> _DÉFIS_:
- A) Relevez, dans le discours, chaque transformation que l'orateur attribue au commerce international. Indiquez pour chacune le produit de départ et celui d'arrivée.
- B) Reproduisez tel quel un passage du discours. Commencez aux mots "Les défis de" et arrêtez-vous après "beaucoup de vent.".
- C) Résumez le discours en deux phrases.

Les défis de politique économique dans le vent du changement Discours tenu au sommet économique 2018 organisé par la Süddeutsche Zeitung

1 Paroles de bienvenue

Cher Monsieur Beise,

Mesdames et Messieurs,

je vous souhaite une excellente journée et me réjouis de pouvoir introduire cette troisième journée de congrès – merci pour votre invitation.

Avant d’entamer notre discussion, je voudrais tendre un arc de la politique commerciale aux défis en matière de politique économique et aux futures tâches des politiques monétaire et budgétaire dans la zone euro en passant par la conjoncture internationale.

Halloween ne remonte qu’à deux semaines et je vous promets donc aussi des esprits et des zombies – et, en sus, beaucoup de vent.

2 Les effets bénéfiques des marchés ouverts

« Listening to the wind of change » chantait le groupe de rock Scorpions à la fin de l’année 1990. Cette chanson devint « l’hymne du changement » en Union soviétique et sa mise en vidéo fut pour toujours liée à la chute du Mur de Berlin, dont nous fêterons le 30eanniversaire en 2019.

« Wind of change » était inspiré par le changement lié au glasnost et à la perestroïka qui aboutirent à la chute du Rideau de fer. Ce bouleversement politique apporta aussi de profondes transformations économiques. Les États de l’ancien bloc de l’Est eurent notamment accès à une invention qui semble faire des miracles.

La série de science-fiction « Star Trek » vous a peut-être fait connaître le « réplicateur », une machine qui transforme des molécules et de l’énergie en un bon dîner ou un élégant uniforme. Une technologie similaire s’était déjà développée à l’époque dans les pays de l’Ouest. Des céréales pouvaient devenir des fruits tropicaux, quelques bouteilles de bière un steak juteux et des tonnes de pétrole une voiture.[1] Je parle du commerce international.

> _DONNÉES FOURNIES_:
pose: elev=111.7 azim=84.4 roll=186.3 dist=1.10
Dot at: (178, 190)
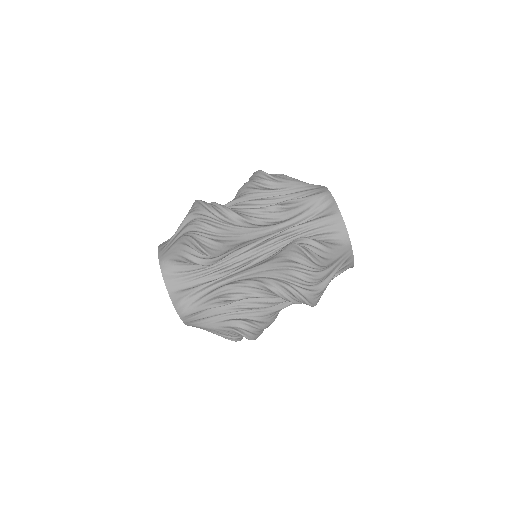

> _RÉSULTATS DES TÂCHES_:
- A)
- des céréales → des fruits tropicaux
- quelques bouteilles de bière → un steak juteux
- des tonnes de pétrole → une voiture

- B)
Les défis de politique économique dans le vent du changement Discours tenu au sommet économique 2018 organisé par la Süddeutsche Zeitung

1 Paroles de bienvenue

Cher Monsieur Beise,

Mesdames et Messieurs,

je vous souhaite une excellente journée et me réjouis de pouvoir introduire cette troisième journée de congrès – merci pour votre invitation.

Avant d’entamer notre discussion, je voudrais tendre un arc de la politique commerciale aux défis en matière de politique économique et aux futures tâches des politiques monétaire et budgétaire dans la zone euro en passant par la conjoncture internationale.

Halloween ne remonte qu’à deux semaines et je vous promets donc aussi des esprits et des zombies – et, en sus, beaucoup de vent.

- C) Après avoir remercié pour l'invitation, l'orateur annonce un parcours allant de la politique commerciale aux défis de politique économique et aux futures tâches des politiques monétaire et budgétaire dans la zone euro, en passant par la conjoncture internationale. Il évoque la chanson « Wind of change » des Scorpions, liée à la chute du Mur de Berlin, et présente le commerce international, auquel ont eu accès les États de l'ancien bloc de l'Est, comme une invention semblable au « réplicateur » de « Star Trek ».